AIM OF THE EXERCISE. Transcribe exactly the line in which "371 270 115938" occurs, plus every line that comes after it up to the end of the entries.

MATERIAL SUPPLIED.
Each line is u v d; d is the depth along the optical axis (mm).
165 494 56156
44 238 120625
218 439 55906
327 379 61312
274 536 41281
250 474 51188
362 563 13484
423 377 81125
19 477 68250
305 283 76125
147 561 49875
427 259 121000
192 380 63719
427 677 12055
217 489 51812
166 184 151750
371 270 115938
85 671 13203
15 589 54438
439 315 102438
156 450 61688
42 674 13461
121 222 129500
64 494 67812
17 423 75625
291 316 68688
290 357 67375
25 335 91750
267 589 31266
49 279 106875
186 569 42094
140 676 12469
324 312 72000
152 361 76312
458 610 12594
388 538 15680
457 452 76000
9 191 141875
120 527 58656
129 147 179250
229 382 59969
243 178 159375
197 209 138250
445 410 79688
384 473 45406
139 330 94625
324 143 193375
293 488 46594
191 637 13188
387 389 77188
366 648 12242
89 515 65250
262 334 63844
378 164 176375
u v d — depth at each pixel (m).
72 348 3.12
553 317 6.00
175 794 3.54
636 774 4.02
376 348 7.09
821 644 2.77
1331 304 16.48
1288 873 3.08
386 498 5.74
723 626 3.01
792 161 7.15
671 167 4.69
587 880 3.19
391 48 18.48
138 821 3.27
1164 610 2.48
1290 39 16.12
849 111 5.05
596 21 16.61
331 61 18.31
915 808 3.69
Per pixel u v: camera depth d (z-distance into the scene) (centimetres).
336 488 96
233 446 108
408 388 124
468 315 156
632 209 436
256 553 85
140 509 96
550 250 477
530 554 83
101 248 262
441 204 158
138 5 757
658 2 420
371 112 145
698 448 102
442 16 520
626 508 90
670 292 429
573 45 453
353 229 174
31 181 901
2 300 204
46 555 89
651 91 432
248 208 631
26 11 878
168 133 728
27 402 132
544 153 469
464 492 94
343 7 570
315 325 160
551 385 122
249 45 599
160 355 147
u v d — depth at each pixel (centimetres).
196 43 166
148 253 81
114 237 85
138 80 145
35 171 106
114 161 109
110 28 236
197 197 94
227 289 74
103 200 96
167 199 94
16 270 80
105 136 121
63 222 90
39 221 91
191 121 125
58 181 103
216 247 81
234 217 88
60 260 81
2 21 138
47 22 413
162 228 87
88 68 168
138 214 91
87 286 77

EXERCISE RESPONSE.
371 270 115938
85 671 13203
15 589 54438
439 315 102438
156 450 61688
42 674 13461
121 222 129500
64 494 67812
17 423 75625
291 316 68688
290 357 67375
25 335 91750
267 589 31266
49 279 106875
186 569 42094
140 676 12469
324 312 72000
152 361 76312
458 610 12594
388 538 15680
457 452 76000
9 191 141875
120 527 58656
129 147 179250
229 382 59969
243 178 159375
197 209 138250
445 410 79688
384 473 45406
139 330 94625
324 143 193375
293 488 46594
191 637 13188
387 389 77188
366 648 12242
89 515 65250
262 334 63844
378 164 176375
u v d — depth at each pixel (m).
72 348 3.12
553 317 6.00
175 794 3.54
636 774 4.02
376 348 7.09
821 644 2.77
1331 304 16.48
1288 873 3.08
386 498 5.74
723 626 3.01
792 161 7.15
671 167 4.69
587 880 3.19
391 48 18.48
138 821 3.27
1164 610 2.48
1290 39 16.12
849 111 5.05
596 21 16.61
331 61 18.31
915 808 3.69
Per pixel u v: camera depth d (z-distance into the scene) (centimetres).
336 488 96
233 446 108
408 388 124
468 315 156
632 209 436
256 553 85
140 509 96
550 250 477
530 554 83
101 248 262
441 204 158
138 5 757
658 2 420
371 112 145
698 448 102
442 16 520
626 508 90
670 292 429
573 45 453
353 229 174
31 181 901
2 300 204
46 555 89
651 91 432
248 208 631
26 11 878
168 133 728
27 402 132
544 153 469
464 492 94
343 7 570
315 325 160
551 385 122
249 45 599
160 355 147
u v d — depth at each pixel (centimetres).
196 43 166
148 253 81
114 237 85
138 80 145
35 171 106
114 161 109
110 28 236
197 197 94
227 289 74
103 200 96
167 199 94
16 270 80
105 136 121
63 222 90
39 221 91
191 121 125
58 181 103
216 247 81
234 217 88
60 260 81
2 21 138
47 22 413
162 228 87
88 68 168
138 214 91
87 286 77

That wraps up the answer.